Final answer:
The particle's displacement at 3 seconds is √3/2 of the amplitude.
By equating this to the cosine function representing SHM and solving for the angular frequency, we can determine the time period T to be 18 seconds.
Therefore, the correct answer is: option a) 18 sec.
Step-by-step explanation:
A particle executing simple harmonic motion (SHM) has its displacement at a certain time given as a fraction of its amplitude.
Since the displacement after 3 seconds is √3/2 of the amplitude and we know that the cosine function, in its standard form, describes SHM, we can use the relationship:
x(t) = A cos(ωt + φ)
Substituting the given values, we get:
x(3s) = A cos(ω × 3s + φ)
Because we start at the mean position, φ = 0.

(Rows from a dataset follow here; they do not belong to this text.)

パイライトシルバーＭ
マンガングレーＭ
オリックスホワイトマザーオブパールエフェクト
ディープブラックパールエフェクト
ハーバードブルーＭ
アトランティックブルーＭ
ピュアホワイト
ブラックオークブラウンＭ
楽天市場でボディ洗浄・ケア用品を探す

The maximum value of the cosine function is 1, which corresponds to the amplitude, while the value at √3/2 of the amplitude corresponds to 60 degrees or π/3 radians. So:
cos(ω × 3s) = √3/2
Thus ω × 3s = π/3 or ω = π/9
The relationship between angular frequency (ω) and period (T) is:
ω = 2π/T
So substituting back, we get:
T = 2π/ω = 2π/(π/9)
= 18s
Hence the correct answer for the time period of the given SHM is 18 seconds, corresponding to option (a).